I think a clue to our dilemma can be seen if we look at the other animals on this planet. Why haven’t they gone through such a devastating increase in numbers? And how could nature have existed for billions of years without it being overwhelmed by too many animals/species? Could the answer be that they just could not go beyond their genetic traits and do things on their own? And isn’t the reason they couldn’t do this that they are not conscious beings and without tools (e.g. dexterous hands) to do other things than follow their genetic traits?
We are the only animal with an ability to accomplish what wev’e done in nature. Doesn’t this say enough about us: That we had the ability to diverge from our genetically given way of living plus that we could not resist to do so.
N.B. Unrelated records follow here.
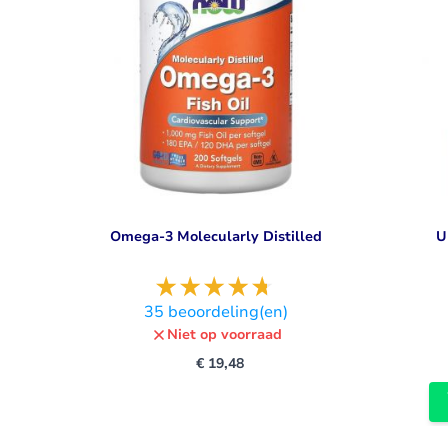
Omega-3 Molecularly Distilled
U
35
beoordeling(en)
Niet op voorraad
€ 19,48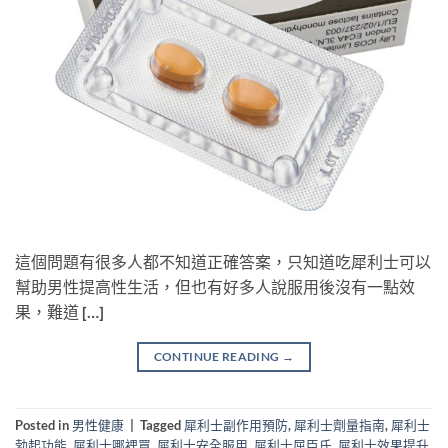
這個問題有很多人都不知道正確答案，只知道吃犀利士可以
幫助男性提高性生活，但也有好多人說服用後沒有一點效
果，難道 […]
CONTINUE READING
→
Posted in
男性健康
|
Tagged
犀利士副作用預防
,
犀利士劑量指南
,
犀利士
勃起功能
,
犀利士哪裡買
,
犀利士安全服用
,
犀利士屈臣氏
,
犀利士效果提升
,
The first half of it depended on our extraordinary dexterity and the second half on our curiosity, both of which are genetically given. So then our journey through nature is just natural, that is it could not have happened another way. We are mere animals!
But this doesn’t mean that this way will fit into the scheme of nature because it can’t function this way with one species consuming half of nature’s resources. We are killing nature – unintendedly of course – but nature can’t know this and can only react on physical facts. And in order to survive itself, nature can’t give priority to any species, not even Homo Sapiens (it doesn’t know our name or can be impressed by it).
(But I agree with you on the violin: it makes sence playing it. I just wish I had started earlier).
And then we have the second part of the human dilemma, which Richard already has mentioned in his article: the problem of scale. And this is about our natural lack of understanding thermodynamics.
No animal knows of thermodynamics, because they couldn’t. Homo Sapiens lived for millions of years without the concept of “world” and he couldn’t believe that the space/area around him was somehow limited, because he never saw any limits, there was always something else beyond. So “limitless” was the normal for Homo Sapiens.
With this idea of “reality” unshaken, we then went on creating an ever expanding world but without understanding that we approached real, physical limits. Not until a few hundred years ago, when we began trying to get power out of heat – the steam engine – we were forced by necessity to ponder about “the physical reality” and then discovered laws, which govern nature and foremost the laws of thermodynamics.
But we still haven’t fully understood them, because we go on like we always have as if the world was limitless, but we are very keen in inventing laws of our own, which better suits our needs (=allowing us to go on like before). Believing that there is “clean” energy to save us from environmental damage is one of them, because it gives us the false and very dangerous idea that we can go on like before without damaging nature.
We just don’t understand that energy use – exergy consumption from nature, greater than its capacity to transmit exergy from the sun – is what will impoverish it. This is not difficult to understand at all, but such insights will also reveal the hoax of civilization in its entirety and that is just too much for us to know.
Better then to just play the violin and enjoy its wonderful sound. But we couldn’t know this beforehand, of course.